I happen to have written about coherence as an emergent property in section 5 of that article. Again, I don’t think this is crucial. What might be important is slightly separate: the system reasoning about its goals at all. It doesn’t have to become coherent to conclude that its goals aren’t what it thought or you intended.
I’m not sure this happens or can’t be prevented, but it would be very weird for a highly intelligent entity to never think about its goals- it’s really useful to be sure about exactly what they are before doing a bunch of work to fulfill them, since some of that work will be wasted or counterproductive. (section 10).
Assuming an AGI will be safe because it’s incoherent seems… incoherent. An entity so incoherent as to not consistently follow any goal needs to be instructed on every single step. People want systems that need less supervision, so they’re going to work toward at least temporary goal following.
Being incoherent beyond that doesn’t make it much less dangerous, just more prone to switch goals.
If you were sure it would get distracted before getting around to taking over the world that’s one thing. I don’t see how you’d be sure.
This is not based on empirical evidence, but I do talk about why current systems aren’t quite smart enough to do this, so we shouldn’t expect strong emergent coherence from reasoning until they’re better at reasoning and have more memory to make the results permanent and dangerous.
As an aside, I think it’s interesting and relevant that your model of EY insults you.
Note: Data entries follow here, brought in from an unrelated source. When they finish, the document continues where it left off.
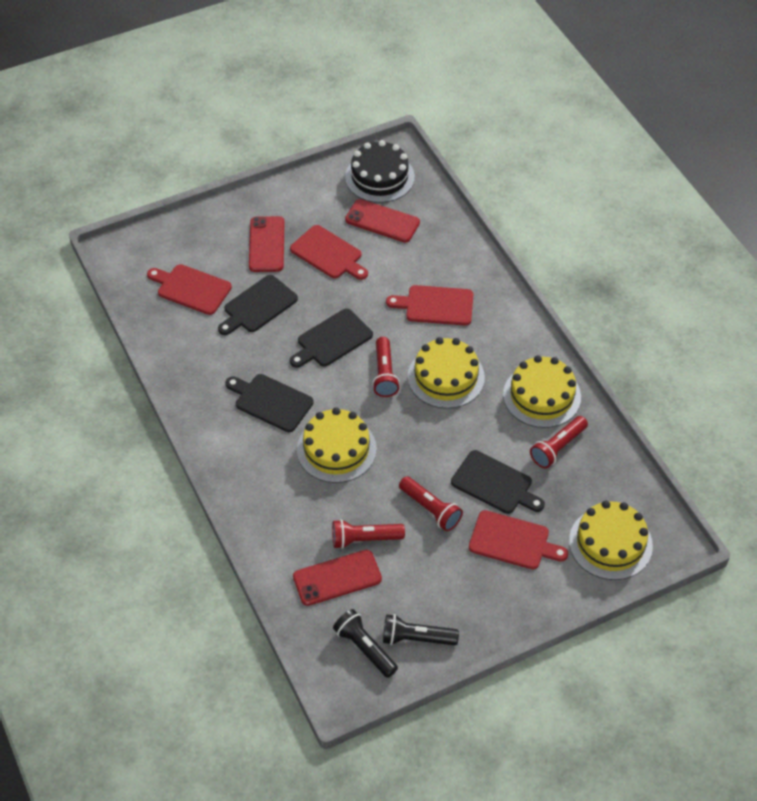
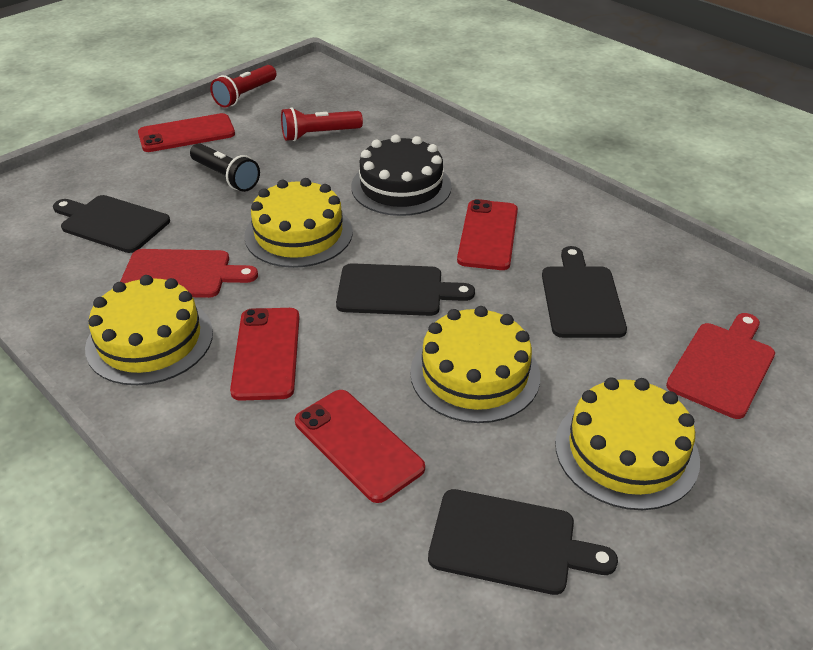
black flashlight: [333,609,398,678] [383,614,459,645] = 2 -> [190,143,260,192] = 1
red cutting board: [147,264,232,315] [290,225,368,280] [386,285,473,325] [469,510,568,570] = 4 -> [120,249,258,298] [666,313,775,419] = 2
red flashlight: [332,519,405,549] [372,337,400,397] [399,476,463,531] [530,416,588,468] = 4 -> [210,65,277,108] [281,107,363,141] = 2
red phone: [249,216,285,272] [293,550,382,606] [345,199,420,242] = 3 -> [138,113,235,152] [230,308,300,401] [295,390,425,503] [457,199,518,270] = 4

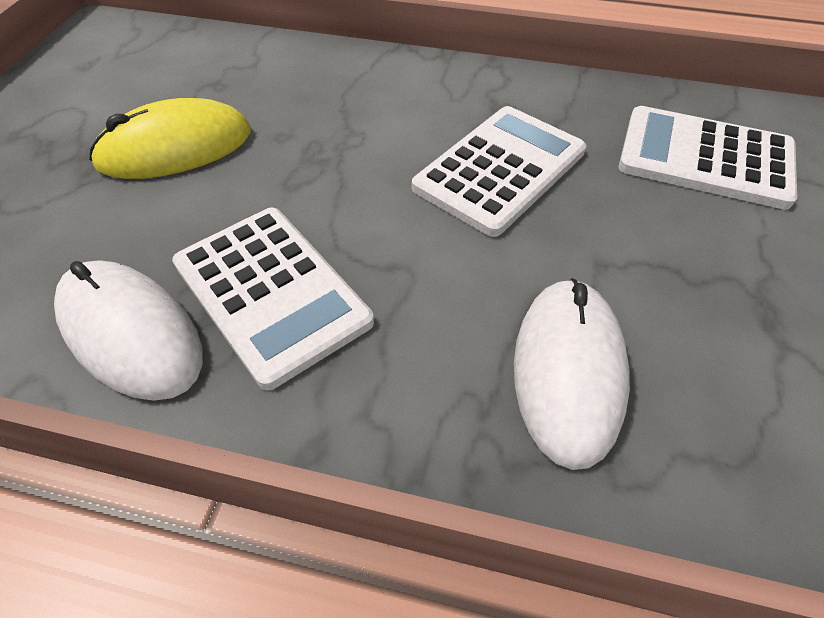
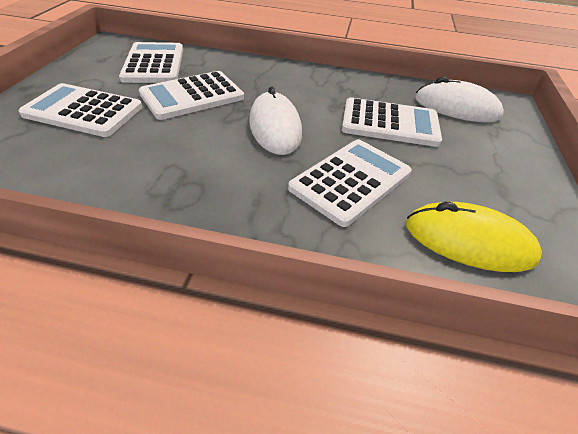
white calculator: [172,208,374,390] [412,106,586,237] [618,106,797,209] = 3 -> [18,83,142,137] [119,42,183,83] [139,71,244,120] [288,139,412,227] [342,98,442,147] = 5

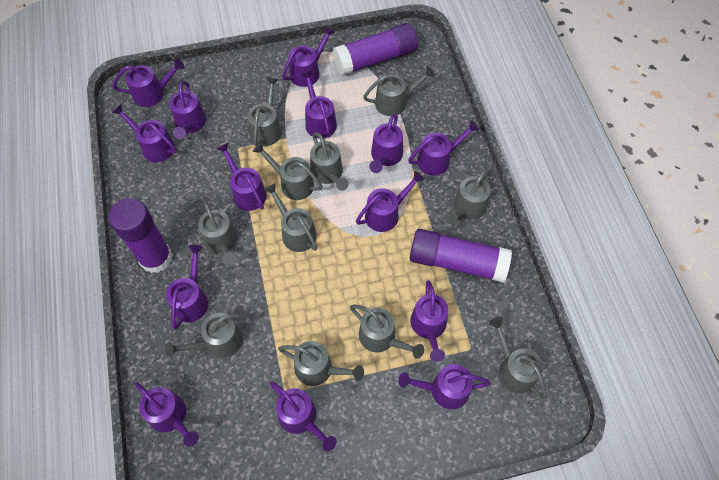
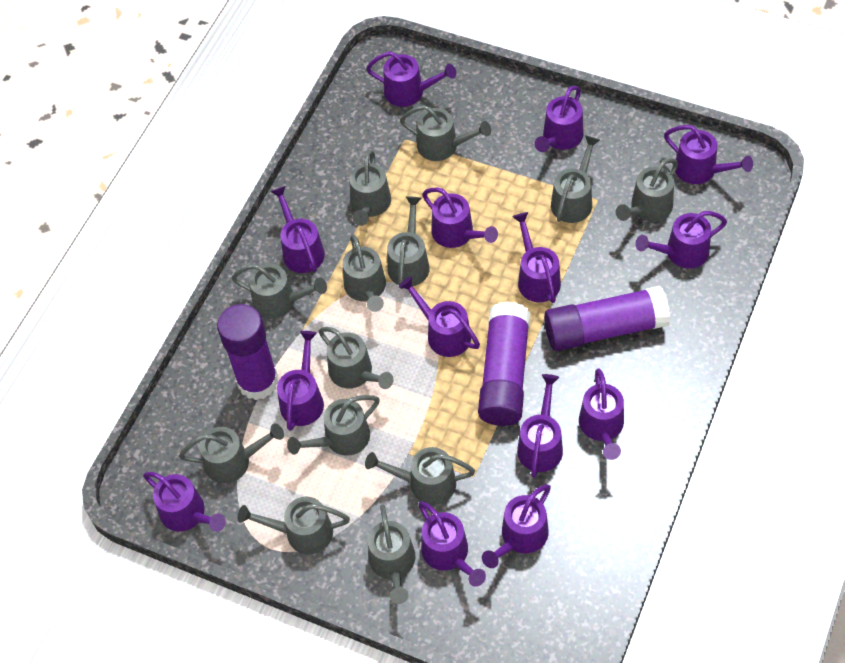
grey watering can: [165,313,252,358] [198,200,237,265] [248,77,282,146] [253,142,323,200] [264,183,318,252] [278,341,364,386] [310,132,349,191] [350,305,424,359] [363,66,435,116] [445,170,492,225] [489,317,547,399] = 11 -> [179,423,284,484] [232,264,327,319] [237,497,350,554] [287,395,380,456] [319,327,394,389] [342,234,386,312] [349,150,391,226] [365,447,475,505] [368,504,415,604] [387,196,430,289] [400,105,491,161] [551,135,600,223] [615,158,678,221] = 13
That’s IMO a good model of him and others with similar outlooks—and that’s a huge problem. Insulting people makes them want to find any way to prove you wrong and make you look bad. That’s not a route to good scientific progress.
I don’t think anything about this is obvious, so insulting people who don’t agree is pretty silly. I remain pretty unclear myself, even after spending most of the last four months working through that logic in detail.